Сибира, судебный обозреватель, которого в редакции назначили мне в чичероне, вынужден был постоянно меня поторапливать. Мы поднимались по широкой, каскадами спадающей в холл мраморной лестнице, которую из года в год подметали мантиями лучшие умы и крючкотворы города; скользили коридорами, где, выстроившись во фрунт, стояли изваяния государственных мужей и провожали посетителей бесстрастным взглядом мраморного ментора. В толпе сновали судебные секретари и приставы, адвокаты и прокуроры, орды репортеров и простых зевак. Местная публика облюбовала подоконники, словно бы опасаясь, что скамейки оживут и унесут их на львиных лапах в мрачные недра дворцовой тюрьмы. Фотокоры, которым возбранялось снимать в зале заседаний, караулили под дверью и всей ватагой набрасывались на очередную жертву, выкрикивая ободряющие междометия.

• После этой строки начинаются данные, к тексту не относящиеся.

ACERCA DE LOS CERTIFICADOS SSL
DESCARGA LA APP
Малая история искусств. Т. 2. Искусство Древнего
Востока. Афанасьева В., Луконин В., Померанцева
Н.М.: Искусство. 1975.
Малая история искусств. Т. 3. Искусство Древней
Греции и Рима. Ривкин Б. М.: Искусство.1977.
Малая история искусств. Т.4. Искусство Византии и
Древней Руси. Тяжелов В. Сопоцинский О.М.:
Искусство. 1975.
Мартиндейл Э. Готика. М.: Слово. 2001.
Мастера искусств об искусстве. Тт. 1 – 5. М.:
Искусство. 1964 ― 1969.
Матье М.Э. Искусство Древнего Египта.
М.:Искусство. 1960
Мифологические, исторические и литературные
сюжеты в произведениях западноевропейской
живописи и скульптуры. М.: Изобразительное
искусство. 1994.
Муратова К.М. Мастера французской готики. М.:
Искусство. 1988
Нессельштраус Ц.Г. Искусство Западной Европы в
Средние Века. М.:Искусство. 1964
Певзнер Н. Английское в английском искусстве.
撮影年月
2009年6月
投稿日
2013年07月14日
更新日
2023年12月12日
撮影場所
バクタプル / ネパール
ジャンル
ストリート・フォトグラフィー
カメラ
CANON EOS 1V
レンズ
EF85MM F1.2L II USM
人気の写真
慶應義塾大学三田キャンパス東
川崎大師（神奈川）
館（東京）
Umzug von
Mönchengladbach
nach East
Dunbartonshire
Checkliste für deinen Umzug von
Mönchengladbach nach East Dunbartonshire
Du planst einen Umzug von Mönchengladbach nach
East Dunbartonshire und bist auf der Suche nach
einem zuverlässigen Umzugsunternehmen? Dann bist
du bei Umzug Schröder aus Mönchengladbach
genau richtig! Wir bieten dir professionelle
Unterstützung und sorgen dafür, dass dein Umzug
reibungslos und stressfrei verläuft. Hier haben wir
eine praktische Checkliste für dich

Сибира, поминутно с кем-нибудь раскланиваясь, цепко держал меня за локоть и фонтанировал полезной информацией, но эта скороговорка летела сквозь меня, куда-то вглубь гулких галерей и переходов. В Зале корабельщиков нас чуть не сбил тучный субъект, резво улепетывающий от репортеров, наперебой кричавших ему в спину: «Господин инспектор! Хоть слово!» — с жаром романтической возлюбленной. В зале заседаний мой разговорчивый Вергилий меня покинул, сочтя свою просветительскую миссию успешно выполненной. Скамьи для публики оказались заняты, люди теснились в проходах и вдоль стен. Было нестерпимо душно — то ли из-за гудящих радиаторов, то ли из-за вторящей им распаленной толпы. Большие неподвижные скопления людей в тесных помещениях напоминают мне об одном детском кошмаре, где вместо монстров фигурировало удушливое нагромождение вещей, несметное, все прибывающее воинство, борьба с которым сводилась к паническому упорядочиванию неприятельских сил; заканчивался этот ад только с пробуждением. С тех пор я предпочитаю пространства под открытым небом тесным помещениям, где что угодно может явиться триггером тревоги. Зал суда грозил стать пыточной камерой, но выбирать не приходилось.

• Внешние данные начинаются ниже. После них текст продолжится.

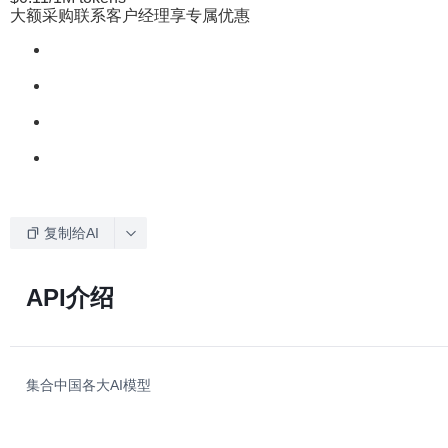
大额采购联系客户经理享专属优惠
复制给AI
API介绍
集合中国各大AI模型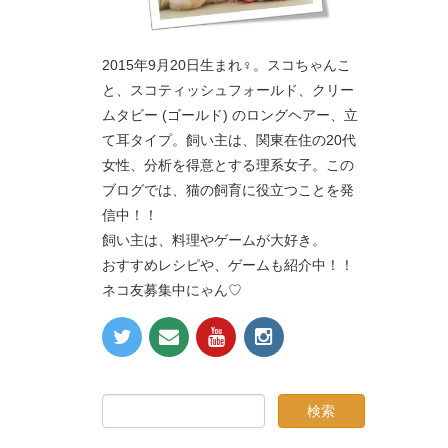
2015年9月20日生まれ♀。スコちゃんこ
と、スコティッシュフォールド、クリー
ムタビー (ゴールド) のロングヘアー、立
て耳タイプ。飼い主は、関東在住の20代
女性、分析を得意とする理系女子。この
ブログでは、猫の飼育に役立つことを発
信中！！
飼い主は、料理やゲームが大好き。
おすすめレシピや、ゲームも紹介中！！
ネコ友募集中にゃん♡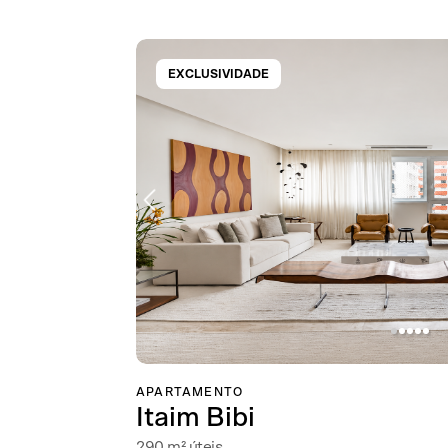
EXCLUSIVIDADE
APARTAMENTO
Itaim Bibi
290 m² úteis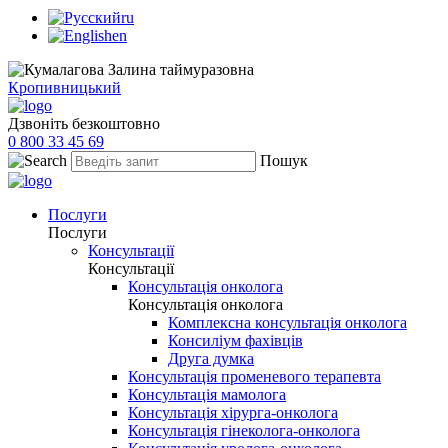
ru
en
Кропивницький
Дзвоніть безкоштовно
0 800 33 45 69
Пошук
Послуги
Послуги
Консультації
Консультації
Консультація онколога
Консультація онколога
Комплексна консультація онколога
Консиліум фахівців
Друга думка
Консультація променевого терапевта
Консультація мамолога
Консультація хірурга-онколога
Консультація гінеколога-онколога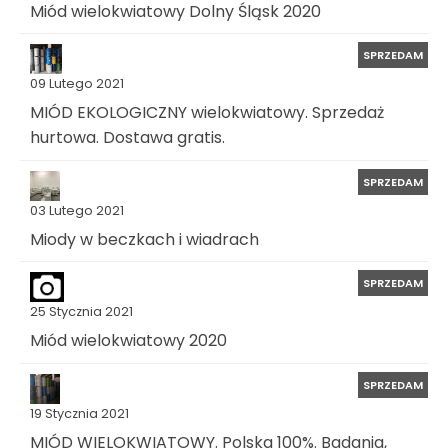
Miód wielokwiatowy Dolny Śląsk 2020
SPRZEDAM
09 Lutego 2021
MIÓD EKOLOGICZNY wielokwiatowy. Sprzedaż
hurtowa. Dostawa gratis.
SPRZEDAM
03 Lutego 2021
Miody w beczkach i wiadrach
SPRZEDAM
25 Stycznia 2021
Miód wielokwiatowy 2020
SPRZEDAM
19 Stycznia 2021
MIÓD WIELOKWIATOWY. Polska 100%. Badania,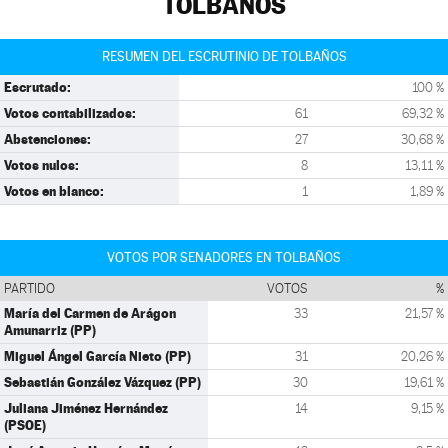
TOLBAÑOS
RESUMEN DEL ESCRUTINIO DE TOLBAÑOS
Escrutado:
100 %
Votos contabilizados:
61
69,32 %
Abstenciones:
27
30,68 %
Votos nulos:
8
13,11 %
Votos en blanco:
1
1,89 %
VOTOS POR SENADORES EN TOLBAÑOS
PARTIDO
VOTOS
%
María del Carmen de Arágon
33
21,57 %
Amunarriz (PP)
Miguel Ángel García Nieto (PP)
31
20,26 %
Sebastián González Vázquez (PP)
30
19,61 %
Juliana Jiménez Hernández
14
9,15 %
(PSOE)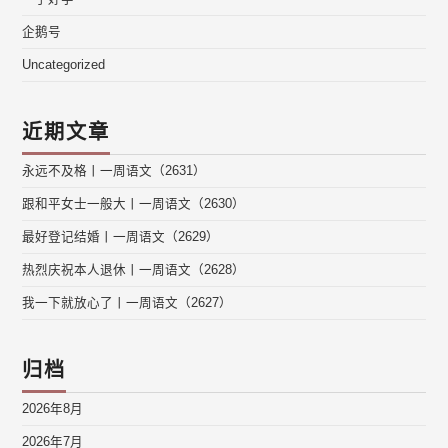
企鹅号
Uncategorized
近期文章
永远不及格丨一周语文（2631）
跟和平女士一般大丨一周语文（2630）
最好登记结婚丨一周语文（2629）
热烈庆祝本人退休丨一周语文（2628）
我一下就放心了丨一周语文（2627）
归档
2026年8月
2026年7月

Как выяснилось позже, журналисты являлись на слушания загодя, выстаивая изнурительные многочасовые очереди ради вожделенного места в первых рядах. Пришедшие вовремя или всего за час до начала заседания довольствовались местами на галерке, если вообще попадали в переполненный зал. Толпа вооруженных самописками репортеров с бумажными пропусками вместо перьев, по-мушкетерски заткнутыми за шелковые ленты шляп, была такой же неотъемлемой принадлежностью дворца, как мраморные изваяния в нишах.

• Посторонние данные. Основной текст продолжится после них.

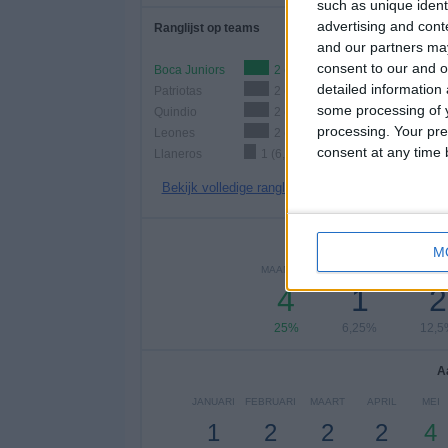
such as unique ident
advertising and con
Ranglijst op teams
and our partners may
consent to our and o
Boca Juniors
2 (12,5%)
detailed information
Patriotas
2 (12,5%)
some processing of y
Quindio
2 (12,5%)
processing. Your pre
Leones
2 (12,5%)
consent at any time b
Llaneros
1 (6,25%)
Bekijk volledige ranglijst
Aantal
M
MAANDAG
DINSDAG
WOENS
4
1
2
25%
6,25%
12,5
A
JANUARI
FEBRUARI
MAART
APRIL
MEI
1
2
2
2
4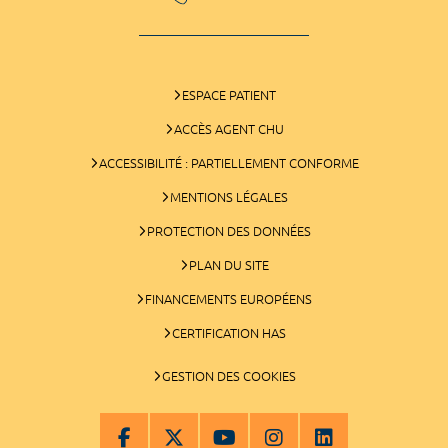
ESPACE PATIENT
ACCÈS AGENT CHU
ACCESSIBILITÉ : PARTIELLEMENT CONFORME
MENTIONS LÉGALES
PROTECTION DES DONNÉES
PLAN DU SITE
FINANCEMENTS EUROPÉENS
CERTIFICATION HAS
GESTION DES COOKIES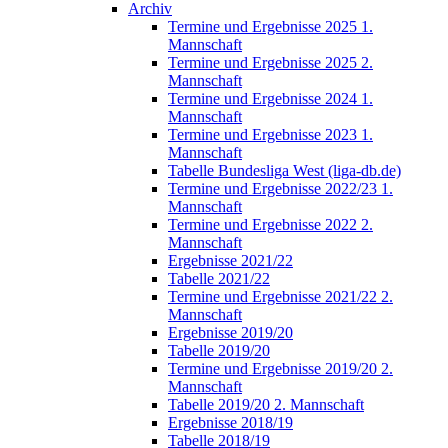
Archiv
Termine und Ergebnisse 2025 1.
Mannschaft
Termine und Ergebnisse 2025 2.
Mannschaft
Termine und Ergebnisse 2024 1.
Mannschaft
Termine und Ergebnisse 2023 1.
Mannschaft
Tabelle Bundesliga West (liga-db.de)
Termine und Ergebnisse 2022/23 1.
Mannschaft
Termine und Ergebnisse 2022 2.
Mannschaft
Ergebnisse 2021/22
Tabelle 2021/22
Termine und Ergebnisse 2021/22 2.
Mannschaft
Ergebnisse 2019/20
Tabelle 2019/20
Termine und Ergebnisse 2019/20 2.
Mannschaft
Tabelle 2019/20 2. Mannschaft
Ergebnisse 2018/19
Tabelle 2018/19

Я скромно притулился возле двери, рядом с приставом, рослым малым с монументальной головой, напоминающей наконечник стенобитного орудия. Когда секретарь провозгласил сакраментальное «Суд идет!» и все присутствующие благоговейно встали, приветствуя процессию в черных мантиях, я осознал наконец, что не сплю. Со временем я научился концентрировать внимание, но в первый день все сливалось в мутное пятно: истцы, ответчики, присяжные, взбалмошная публика — и надо всем этим царил мрачный триумвират в горностае и судейских шапочках, состоявший из председателя и его помощников. Они напоминали крысиного короля на троне: кивали головами, шушукались между собой, шипели на свидетелей и призывали публику к порядку, выпрастывая лапку из-под мантии и колошматя по полированному дереву молотком.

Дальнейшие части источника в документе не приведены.